▶ **Stored items**
########

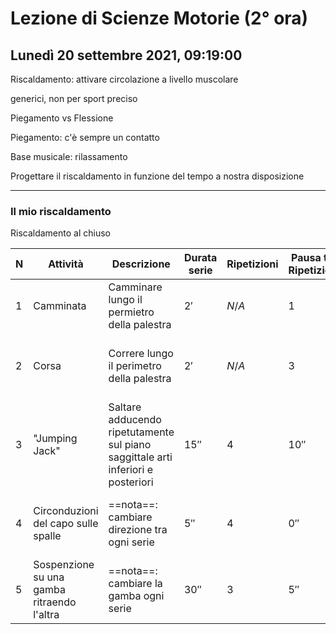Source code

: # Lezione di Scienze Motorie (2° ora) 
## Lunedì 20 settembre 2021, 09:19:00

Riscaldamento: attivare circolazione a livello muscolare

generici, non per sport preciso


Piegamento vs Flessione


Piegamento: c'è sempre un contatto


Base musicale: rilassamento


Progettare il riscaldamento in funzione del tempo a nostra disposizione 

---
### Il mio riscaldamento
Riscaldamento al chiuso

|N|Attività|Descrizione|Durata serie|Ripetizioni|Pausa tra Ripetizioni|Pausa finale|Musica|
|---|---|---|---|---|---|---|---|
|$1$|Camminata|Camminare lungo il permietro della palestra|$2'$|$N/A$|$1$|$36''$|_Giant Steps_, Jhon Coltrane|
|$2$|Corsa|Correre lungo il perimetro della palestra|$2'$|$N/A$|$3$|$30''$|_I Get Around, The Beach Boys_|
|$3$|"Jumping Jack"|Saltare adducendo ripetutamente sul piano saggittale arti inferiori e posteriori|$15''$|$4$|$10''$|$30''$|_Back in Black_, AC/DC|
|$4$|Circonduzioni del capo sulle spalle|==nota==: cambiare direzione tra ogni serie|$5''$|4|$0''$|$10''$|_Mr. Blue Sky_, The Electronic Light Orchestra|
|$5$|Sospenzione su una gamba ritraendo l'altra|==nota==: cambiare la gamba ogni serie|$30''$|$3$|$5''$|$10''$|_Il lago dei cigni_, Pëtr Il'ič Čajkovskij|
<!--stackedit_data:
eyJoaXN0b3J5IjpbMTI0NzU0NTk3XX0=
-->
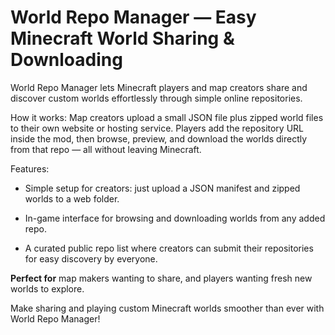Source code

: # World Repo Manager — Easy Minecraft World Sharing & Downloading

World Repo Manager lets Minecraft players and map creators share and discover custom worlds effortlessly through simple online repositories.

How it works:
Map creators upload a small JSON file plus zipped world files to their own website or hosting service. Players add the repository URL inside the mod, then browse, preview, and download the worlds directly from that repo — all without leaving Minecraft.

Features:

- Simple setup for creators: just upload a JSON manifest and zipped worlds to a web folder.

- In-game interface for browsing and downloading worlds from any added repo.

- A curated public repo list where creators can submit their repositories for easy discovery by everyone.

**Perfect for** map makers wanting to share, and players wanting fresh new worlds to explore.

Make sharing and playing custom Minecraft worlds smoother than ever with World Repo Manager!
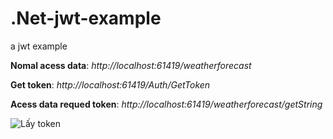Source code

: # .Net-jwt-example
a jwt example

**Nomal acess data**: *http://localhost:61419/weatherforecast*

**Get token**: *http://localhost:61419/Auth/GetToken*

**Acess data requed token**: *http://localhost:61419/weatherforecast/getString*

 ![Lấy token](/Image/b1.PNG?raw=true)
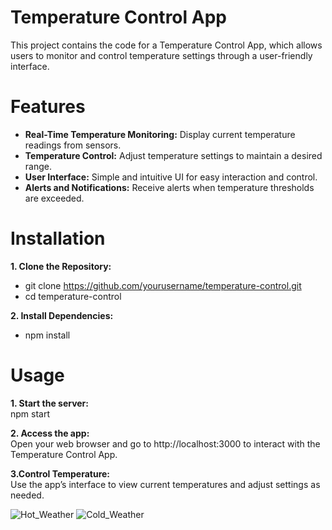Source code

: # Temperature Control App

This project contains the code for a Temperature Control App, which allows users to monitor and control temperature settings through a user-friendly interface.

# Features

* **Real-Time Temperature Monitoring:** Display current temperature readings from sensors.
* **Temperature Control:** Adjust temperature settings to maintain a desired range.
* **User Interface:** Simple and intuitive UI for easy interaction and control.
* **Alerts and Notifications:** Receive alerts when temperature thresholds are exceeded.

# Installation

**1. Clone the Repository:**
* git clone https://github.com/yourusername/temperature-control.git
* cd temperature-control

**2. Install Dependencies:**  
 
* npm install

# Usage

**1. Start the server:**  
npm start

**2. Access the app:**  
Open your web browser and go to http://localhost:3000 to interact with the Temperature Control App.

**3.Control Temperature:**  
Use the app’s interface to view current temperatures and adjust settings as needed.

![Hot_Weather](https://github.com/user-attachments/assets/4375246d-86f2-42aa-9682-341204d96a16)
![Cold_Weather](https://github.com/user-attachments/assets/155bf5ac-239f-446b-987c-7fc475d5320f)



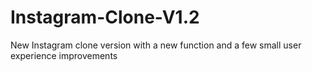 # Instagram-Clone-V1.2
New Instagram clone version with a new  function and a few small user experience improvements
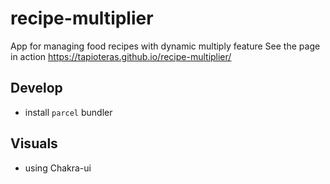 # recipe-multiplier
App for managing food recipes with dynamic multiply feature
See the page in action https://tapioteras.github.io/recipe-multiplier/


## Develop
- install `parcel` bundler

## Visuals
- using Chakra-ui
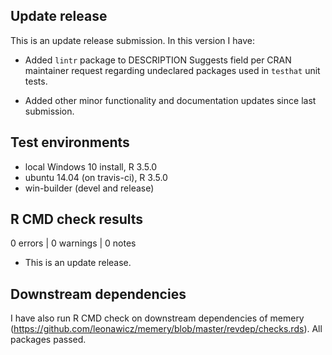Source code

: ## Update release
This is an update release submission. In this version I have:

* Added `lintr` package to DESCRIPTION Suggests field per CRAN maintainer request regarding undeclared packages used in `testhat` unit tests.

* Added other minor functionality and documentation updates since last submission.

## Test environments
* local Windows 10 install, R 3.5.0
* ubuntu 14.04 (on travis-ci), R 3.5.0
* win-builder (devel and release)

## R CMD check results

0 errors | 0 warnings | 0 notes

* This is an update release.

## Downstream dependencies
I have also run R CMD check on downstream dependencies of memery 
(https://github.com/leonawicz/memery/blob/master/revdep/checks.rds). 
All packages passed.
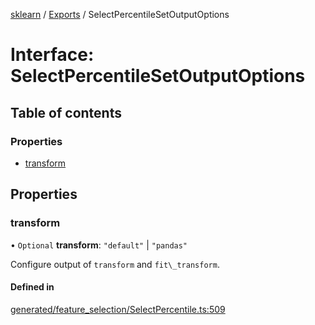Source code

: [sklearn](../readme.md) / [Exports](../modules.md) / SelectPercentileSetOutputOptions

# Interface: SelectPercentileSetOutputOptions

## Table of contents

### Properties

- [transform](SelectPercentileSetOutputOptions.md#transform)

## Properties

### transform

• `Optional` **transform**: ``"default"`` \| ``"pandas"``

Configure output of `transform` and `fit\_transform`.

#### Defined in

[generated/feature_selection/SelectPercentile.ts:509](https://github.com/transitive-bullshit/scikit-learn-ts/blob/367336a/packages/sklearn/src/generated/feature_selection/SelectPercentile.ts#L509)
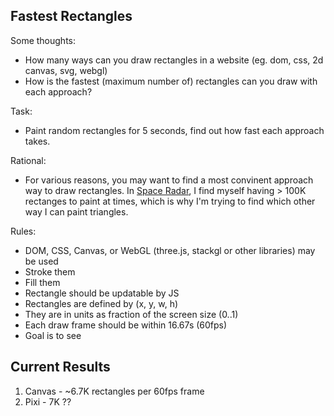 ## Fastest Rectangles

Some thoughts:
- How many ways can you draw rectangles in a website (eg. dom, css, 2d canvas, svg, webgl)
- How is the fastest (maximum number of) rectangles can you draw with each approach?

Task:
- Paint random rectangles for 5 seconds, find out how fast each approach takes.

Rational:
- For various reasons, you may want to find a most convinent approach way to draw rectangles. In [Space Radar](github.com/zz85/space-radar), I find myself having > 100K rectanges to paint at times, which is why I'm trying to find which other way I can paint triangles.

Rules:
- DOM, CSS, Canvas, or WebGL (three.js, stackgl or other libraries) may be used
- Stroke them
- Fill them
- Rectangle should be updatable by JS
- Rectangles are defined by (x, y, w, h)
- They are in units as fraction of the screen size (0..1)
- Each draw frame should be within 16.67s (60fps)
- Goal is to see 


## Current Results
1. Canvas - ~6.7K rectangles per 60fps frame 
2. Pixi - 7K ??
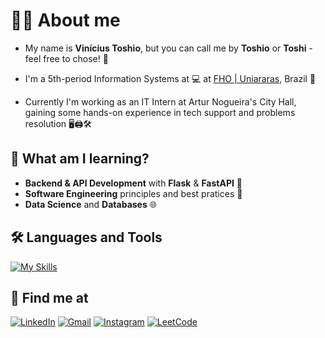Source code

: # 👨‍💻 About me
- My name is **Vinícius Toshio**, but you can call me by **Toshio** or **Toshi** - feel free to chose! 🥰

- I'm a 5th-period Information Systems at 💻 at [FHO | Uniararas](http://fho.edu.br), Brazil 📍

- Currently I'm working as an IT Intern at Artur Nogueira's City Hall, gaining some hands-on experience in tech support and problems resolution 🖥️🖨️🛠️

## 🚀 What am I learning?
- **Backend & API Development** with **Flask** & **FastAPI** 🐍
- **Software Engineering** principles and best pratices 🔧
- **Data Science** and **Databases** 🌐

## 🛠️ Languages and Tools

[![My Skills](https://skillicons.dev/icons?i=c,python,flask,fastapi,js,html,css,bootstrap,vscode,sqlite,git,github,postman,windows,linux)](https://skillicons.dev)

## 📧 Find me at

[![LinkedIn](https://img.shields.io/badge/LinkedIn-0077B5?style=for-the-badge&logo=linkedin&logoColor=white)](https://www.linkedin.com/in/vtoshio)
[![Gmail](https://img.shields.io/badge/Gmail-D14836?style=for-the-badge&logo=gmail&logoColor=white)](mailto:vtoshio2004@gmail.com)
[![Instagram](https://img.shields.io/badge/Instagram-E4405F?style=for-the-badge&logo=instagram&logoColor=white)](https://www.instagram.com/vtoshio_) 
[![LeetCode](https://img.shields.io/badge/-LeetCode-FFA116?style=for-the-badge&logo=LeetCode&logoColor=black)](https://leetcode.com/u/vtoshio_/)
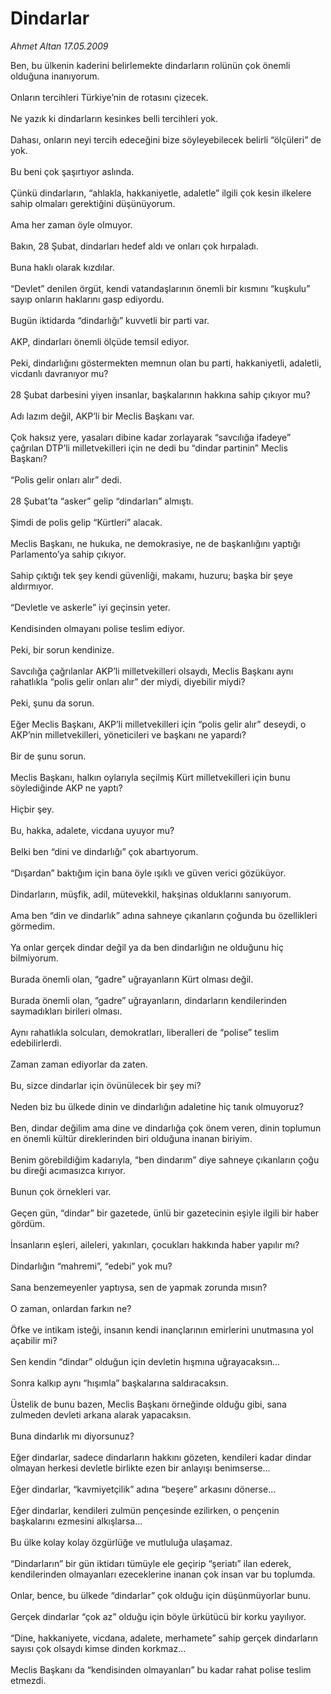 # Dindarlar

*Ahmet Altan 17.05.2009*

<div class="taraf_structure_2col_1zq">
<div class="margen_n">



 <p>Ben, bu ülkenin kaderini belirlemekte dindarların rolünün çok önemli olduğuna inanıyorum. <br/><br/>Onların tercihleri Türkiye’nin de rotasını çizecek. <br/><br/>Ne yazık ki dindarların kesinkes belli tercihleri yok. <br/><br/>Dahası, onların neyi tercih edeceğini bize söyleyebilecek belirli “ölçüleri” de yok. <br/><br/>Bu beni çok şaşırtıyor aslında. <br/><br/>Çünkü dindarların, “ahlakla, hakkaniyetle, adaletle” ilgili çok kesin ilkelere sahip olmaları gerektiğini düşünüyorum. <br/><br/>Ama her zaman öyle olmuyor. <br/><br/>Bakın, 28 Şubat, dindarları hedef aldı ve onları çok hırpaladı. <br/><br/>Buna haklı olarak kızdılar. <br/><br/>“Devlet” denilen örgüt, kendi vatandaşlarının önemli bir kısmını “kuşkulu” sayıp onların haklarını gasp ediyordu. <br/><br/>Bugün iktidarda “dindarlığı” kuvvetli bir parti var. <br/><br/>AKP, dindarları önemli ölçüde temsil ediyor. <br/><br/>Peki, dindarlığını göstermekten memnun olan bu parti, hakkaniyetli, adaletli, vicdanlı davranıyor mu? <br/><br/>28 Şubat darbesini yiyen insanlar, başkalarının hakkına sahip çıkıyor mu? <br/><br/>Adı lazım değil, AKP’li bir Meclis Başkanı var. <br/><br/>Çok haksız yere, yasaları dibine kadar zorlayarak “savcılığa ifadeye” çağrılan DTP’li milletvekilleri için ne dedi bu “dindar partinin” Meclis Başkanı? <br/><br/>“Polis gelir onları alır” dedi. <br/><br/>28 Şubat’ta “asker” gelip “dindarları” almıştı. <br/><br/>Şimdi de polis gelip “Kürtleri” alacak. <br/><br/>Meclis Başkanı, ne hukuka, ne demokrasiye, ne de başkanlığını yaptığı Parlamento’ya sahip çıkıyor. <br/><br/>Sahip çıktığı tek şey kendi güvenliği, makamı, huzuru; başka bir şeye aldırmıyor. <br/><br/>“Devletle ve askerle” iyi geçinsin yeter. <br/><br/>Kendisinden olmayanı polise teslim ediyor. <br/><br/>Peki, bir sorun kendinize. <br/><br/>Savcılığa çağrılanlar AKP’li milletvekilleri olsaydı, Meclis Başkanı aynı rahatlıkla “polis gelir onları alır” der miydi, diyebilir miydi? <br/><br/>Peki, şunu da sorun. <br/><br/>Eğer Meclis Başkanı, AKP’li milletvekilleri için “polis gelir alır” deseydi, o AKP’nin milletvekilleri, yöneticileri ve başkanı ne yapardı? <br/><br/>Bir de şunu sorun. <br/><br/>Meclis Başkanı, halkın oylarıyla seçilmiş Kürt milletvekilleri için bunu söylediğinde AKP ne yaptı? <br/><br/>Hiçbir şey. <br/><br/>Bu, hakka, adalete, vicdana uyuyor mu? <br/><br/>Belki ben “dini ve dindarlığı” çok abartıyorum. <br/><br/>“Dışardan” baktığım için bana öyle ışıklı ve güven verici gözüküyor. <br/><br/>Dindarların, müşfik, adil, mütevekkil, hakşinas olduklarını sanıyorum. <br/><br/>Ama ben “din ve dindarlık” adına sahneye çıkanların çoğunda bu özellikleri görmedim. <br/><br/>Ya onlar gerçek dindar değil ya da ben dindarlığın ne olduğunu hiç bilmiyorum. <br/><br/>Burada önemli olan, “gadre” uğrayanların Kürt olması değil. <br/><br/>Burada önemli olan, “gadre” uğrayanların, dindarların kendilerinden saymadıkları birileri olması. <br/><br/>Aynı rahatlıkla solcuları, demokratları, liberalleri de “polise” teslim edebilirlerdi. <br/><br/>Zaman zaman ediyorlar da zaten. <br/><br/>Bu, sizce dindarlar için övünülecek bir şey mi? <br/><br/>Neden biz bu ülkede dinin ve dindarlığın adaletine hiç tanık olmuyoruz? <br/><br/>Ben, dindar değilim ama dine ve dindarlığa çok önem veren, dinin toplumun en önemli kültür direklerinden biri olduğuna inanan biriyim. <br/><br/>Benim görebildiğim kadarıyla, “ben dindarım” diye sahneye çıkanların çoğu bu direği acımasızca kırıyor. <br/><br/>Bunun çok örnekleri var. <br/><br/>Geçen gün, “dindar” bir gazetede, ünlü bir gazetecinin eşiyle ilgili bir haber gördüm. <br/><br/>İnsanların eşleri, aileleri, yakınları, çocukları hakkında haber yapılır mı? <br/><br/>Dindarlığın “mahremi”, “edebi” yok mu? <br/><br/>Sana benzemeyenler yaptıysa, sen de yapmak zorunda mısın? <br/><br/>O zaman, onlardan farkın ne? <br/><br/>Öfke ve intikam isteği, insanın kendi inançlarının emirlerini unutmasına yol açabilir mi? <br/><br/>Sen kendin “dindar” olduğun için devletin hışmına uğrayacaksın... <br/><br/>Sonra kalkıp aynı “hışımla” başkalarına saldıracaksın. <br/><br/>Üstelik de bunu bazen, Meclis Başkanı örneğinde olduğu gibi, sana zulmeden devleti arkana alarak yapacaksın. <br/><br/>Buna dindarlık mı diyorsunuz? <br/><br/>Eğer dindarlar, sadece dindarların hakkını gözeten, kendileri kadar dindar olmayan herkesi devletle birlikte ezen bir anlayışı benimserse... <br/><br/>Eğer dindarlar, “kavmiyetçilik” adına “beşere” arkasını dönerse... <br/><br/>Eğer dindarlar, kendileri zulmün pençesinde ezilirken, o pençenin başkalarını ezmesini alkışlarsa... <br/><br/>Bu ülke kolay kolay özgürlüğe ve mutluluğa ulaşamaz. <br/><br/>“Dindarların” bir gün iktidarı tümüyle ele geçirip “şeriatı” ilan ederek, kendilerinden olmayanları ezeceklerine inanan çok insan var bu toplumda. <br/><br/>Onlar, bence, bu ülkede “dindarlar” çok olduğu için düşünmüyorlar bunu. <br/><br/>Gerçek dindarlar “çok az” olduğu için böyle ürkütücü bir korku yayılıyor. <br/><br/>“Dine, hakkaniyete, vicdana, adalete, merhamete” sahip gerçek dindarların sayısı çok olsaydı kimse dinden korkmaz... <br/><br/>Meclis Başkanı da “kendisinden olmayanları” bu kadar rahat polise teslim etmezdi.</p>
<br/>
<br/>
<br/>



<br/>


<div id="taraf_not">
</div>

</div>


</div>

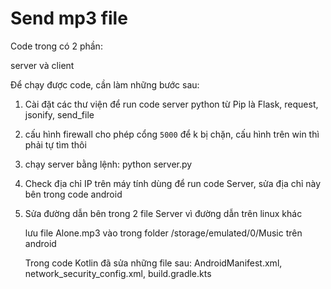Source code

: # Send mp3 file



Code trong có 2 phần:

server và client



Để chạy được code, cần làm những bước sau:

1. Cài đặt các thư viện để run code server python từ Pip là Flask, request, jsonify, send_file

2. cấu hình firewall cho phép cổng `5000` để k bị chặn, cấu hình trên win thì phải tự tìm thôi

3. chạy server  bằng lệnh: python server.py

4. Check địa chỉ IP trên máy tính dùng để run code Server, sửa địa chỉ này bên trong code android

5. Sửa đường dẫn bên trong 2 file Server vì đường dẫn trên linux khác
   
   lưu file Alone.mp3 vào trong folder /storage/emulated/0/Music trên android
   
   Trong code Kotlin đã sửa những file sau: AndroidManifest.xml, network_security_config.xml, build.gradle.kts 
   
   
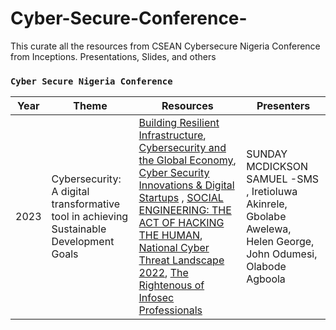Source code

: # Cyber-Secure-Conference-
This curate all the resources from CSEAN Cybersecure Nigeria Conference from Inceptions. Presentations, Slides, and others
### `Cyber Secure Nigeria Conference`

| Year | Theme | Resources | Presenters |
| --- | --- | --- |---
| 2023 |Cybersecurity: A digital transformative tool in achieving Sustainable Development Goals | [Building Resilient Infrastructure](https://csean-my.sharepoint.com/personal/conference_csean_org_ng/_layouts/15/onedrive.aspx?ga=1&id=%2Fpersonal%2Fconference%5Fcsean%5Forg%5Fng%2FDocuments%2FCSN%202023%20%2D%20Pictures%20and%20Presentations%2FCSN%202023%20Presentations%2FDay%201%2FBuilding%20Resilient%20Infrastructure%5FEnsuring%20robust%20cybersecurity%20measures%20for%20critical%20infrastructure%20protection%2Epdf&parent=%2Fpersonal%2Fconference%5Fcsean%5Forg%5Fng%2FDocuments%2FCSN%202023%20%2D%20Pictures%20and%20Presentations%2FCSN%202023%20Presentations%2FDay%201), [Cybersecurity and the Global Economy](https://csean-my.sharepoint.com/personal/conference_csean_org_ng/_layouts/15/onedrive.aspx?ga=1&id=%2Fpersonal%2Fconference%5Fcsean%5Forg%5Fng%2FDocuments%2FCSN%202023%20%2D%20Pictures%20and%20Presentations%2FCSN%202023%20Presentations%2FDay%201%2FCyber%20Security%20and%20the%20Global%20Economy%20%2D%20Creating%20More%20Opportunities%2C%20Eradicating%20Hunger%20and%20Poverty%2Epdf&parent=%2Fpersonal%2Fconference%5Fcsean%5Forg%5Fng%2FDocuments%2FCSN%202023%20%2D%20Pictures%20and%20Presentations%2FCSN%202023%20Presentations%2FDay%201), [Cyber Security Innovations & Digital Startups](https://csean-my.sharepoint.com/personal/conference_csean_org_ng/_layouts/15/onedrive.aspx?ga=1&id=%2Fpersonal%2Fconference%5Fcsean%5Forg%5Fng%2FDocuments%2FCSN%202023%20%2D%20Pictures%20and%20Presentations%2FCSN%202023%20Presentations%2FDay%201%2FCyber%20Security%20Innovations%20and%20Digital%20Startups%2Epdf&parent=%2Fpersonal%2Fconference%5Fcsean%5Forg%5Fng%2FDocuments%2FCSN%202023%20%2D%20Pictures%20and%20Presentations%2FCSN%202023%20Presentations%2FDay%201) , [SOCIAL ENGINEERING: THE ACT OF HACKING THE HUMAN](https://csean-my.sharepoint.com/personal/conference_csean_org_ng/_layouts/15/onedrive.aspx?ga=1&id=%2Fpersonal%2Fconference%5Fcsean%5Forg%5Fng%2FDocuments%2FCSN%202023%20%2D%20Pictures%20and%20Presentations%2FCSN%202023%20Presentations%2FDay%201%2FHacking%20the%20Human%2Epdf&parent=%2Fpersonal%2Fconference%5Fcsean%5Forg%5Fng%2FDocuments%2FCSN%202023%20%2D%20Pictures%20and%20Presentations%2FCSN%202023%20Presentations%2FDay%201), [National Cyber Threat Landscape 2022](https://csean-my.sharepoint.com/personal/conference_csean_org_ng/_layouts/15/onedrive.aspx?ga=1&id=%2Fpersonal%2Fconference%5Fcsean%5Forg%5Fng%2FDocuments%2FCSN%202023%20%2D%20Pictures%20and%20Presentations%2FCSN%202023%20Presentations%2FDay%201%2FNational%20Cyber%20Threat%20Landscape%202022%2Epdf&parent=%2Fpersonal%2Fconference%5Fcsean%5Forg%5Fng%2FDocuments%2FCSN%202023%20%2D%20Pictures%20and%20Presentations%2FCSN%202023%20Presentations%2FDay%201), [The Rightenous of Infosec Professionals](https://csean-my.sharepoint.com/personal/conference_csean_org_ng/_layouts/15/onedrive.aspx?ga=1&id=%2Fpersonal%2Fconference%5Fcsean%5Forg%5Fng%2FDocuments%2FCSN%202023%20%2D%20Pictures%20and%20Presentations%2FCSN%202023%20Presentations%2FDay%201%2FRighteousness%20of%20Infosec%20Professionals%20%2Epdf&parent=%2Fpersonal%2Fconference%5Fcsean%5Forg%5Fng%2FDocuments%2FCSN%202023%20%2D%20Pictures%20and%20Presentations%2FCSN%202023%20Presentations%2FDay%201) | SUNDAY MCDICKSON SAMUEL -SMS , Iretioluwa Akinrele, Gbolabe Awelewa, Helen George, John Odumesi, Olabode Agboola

########

▶ **EXERCISE OBJECTIVE**
Using the entries above, determine how many lines include the string "their" and write only that number.

▶ **YOUR SOLUTION**
2